LETTERS: Lesson in civility; Good things in Mission

An OWLS’ lesson in civility

When the OWLS were formed over 30 years ago, the objective of the Objective Watchers of the Legal System was to insure that the system was fair and honest. They civilly attended court trials, commissioners courts, city commissions, school boards and regional boards. If treatment was unfair, they spoke out and even testified in legislative committees in Austin.

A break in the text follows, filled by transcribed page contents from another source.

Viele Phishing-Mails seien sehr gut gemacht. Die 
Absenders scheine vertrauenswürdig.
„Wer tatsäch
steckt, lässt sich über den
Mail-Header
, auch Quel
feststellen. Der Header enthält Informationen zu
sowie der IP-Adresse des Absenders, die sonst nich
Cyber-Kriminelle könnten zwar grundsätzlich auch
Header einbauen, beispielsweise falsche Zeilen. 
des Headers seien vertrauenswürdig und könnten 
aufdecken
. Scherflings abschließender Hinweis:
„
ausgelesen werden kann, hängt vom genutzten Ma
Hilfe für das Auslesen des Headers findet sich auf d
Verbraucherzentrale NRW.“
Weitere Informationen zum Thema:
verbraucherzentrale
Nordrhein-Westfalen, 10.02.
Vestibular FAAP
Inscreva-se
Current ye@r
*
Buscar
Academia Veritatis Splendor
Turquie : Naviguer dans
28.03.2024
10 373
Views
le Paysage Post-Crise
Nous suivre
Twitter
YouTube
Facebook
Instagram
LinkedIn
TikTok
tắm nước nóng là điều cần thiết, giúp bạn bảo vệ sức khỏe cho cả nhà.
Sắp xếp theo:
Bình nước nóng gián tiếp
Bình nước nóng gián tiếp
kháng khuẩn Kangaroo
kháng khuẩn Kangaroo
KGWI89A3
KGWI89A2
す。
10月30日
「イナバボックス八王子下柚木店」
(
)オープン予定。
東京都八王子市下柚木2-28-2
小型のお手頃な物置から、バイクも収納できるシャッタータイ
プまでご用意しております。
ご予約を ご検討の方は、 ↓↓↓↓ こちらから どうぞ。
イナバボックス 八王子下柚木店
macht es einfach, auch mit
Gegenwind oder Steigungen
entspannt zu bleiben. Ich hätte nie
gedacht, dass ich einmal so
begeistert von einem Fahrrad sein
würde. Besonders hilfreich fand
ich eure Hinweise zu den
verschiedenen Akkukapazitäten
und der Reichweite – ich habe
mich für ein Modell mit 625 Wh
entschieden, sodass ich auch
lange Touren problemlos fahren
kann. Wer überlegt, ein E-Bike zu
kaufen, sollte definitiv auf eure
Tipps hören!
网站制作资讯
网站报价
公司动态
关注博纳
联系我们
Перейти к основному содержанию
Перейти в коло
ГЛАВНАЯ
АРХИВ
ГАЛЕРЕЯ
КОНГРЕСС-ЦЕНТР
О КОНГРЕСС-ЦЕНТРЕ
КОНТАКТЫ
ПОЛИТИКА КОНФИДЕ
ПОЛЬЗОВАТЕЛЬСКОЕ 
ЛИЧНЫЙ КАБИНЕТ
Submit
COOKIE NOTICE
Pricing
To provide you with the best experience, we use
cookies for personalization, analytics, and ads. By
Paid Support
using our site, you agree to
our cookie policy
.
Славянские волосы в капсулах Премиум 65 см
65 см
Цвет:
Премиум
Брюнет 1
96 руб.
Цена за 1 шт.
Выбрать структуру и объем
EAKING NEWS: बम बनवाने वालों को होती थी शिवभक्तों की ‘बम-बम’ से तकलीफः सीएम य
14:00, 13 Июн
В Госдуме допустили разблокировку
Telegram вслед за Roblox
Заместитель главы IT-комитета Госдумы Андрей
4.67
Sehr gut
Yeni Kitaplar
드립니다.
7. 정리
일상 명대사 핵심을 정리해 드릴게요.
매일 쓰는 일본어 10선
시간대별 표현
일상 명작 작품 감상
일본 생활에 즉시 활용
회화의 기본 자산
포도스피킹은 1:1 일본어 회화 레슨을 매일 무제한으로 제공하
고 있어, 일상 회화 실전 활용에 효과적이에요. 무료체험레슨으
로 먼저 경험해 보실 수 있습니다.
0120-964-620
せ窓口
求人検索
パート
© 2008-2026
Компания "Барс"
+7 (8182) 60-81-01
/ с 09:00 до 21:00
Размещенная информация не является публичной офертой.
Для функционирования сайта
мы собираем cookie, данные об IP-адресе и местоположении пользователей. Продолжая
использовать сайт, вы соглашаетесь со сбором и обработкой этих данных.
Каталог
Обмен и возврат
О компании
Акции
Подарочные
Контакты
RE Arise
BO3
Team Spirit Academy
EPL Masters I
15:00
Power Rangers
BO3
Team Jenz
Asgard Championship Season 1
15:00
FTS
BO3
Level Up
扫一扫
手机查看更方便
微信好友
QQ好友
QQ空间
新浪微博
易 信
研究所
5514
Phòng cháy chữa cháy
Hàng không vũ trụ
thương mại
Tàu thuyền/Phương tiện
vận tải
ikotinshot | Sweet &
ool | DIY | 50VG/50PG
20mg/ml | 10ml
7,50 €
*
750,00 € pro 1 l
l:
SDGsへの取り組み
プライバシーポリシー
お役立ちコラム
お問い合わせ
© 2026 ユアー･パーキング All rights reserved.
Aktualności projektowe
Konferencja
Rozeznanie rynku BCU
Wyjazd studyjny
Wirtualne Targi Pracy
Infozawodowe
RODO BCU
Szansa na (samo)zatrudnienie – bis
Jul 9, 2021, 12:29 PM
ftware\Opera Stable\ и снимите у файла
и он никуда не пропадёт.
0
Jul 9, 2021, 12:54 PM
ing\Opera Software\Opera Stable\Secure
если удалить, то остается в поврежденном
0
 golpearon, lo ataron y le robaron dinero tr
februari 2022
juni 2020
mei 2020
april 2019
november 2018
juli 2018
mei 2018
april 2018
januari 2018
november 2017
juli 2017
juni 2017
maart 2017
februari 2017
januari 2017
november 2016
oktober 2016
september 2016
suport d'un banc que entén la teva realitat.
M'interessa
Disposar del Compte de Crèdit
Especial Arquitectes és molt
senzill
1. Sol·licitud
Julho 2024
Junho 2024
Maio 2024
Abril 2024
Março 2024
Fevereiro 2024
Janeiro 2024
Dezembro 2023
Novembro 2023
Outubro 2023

Some members were appointed to serve on boards, even elected to a school board. But somewhere along their journey the civility began to fade. The county judge even chastised member OWLS in public during commissioners court. But he invited other members to lunch and a frank civil discussion of the issue. The founders strived to return to civility, but some members sensed they had a corrupt power and loved to exercise it.

Three OWLS live in Mission and regularly attended school boards and city councils. One of them was a founder and was thinking of retiring. One of the other two OWLS attended the two weekslong trial on voter fraud in the Mission mayoral election runoff. The trial judge voided the runoff election.

The two remaining Mission OWLS attended the last Monday’s Mission City Council meeting. Their intent was to continue to monitor the Mission City Council, ensure the law was followed and that fairness prevailed. Without any consultation with the resident OWLS, a non-Mission resident, wearing an OWL shirt, attended and during citizen’s forum, demanded the mayor resign.

If this rogue OWL knew the law and had consulted the resident OWLS, this unnecessary “in your face” action would not have happened. That was never an OWLS founders mode of operation without knowing the law and the facts of a situation. As long as the loser of the court suit appeals the ruling, nothing changes. Having attended Mission City Council meetings for years, we have confidence that the city attorney and the rest of the city council will do what’s legal and with the welfare of the Mission citizens uppermost in their minds. Perhaps the other OWLS need to review their actions.

Jim Barnes, Mission

Good things happen in Mission

I want readers to know we have a family that has demonstrated a dedication to helping others, the family of Leonel Silva Sr.

On Thursday, Oct. 20, 2016, a pickup crashed into my bicycle on Business 83. In minutes Leonel Silva Jr. was at my side. An off-duty member of the La Joya volunteer fire department, he examined me for the seriousness of my injuries and called 9-1-1. When the ambulance left he took my bicycle home and explained why to my wife. He received a commendation from the city council of La Joya for his professionalism and willingness to act when seeing a need.

On Oct. 3, 2018, I experienced a tire blowout on Bentsen Palm Drive. It was 90 degrees. I decided to change a tire for the first time in 50 years. Exhausted and not able to get the tire removed, I was lucky that a van pulled over to help.

A man, his wife and an employee got out of the van. The men took over tire changing and the wife talked to me. Within minutes I realized they were the parents of Leonel Silva Jr. The van belonged to Silva Painting. Leonel Sr. not only changed the tire, but returned to the site of his current painting job, brought back an air compressor, and inflated the spare tire.

I was amazed by the seemingly coincidental two rescues by the Silva family, two years apart, but that is what this family is all about. I consider myself lucky and honored to live in the same area as the Silva’s. Their generosity and selflessness are a great example and I thank them. I am sharing this because we should remember good things happen more often than we think.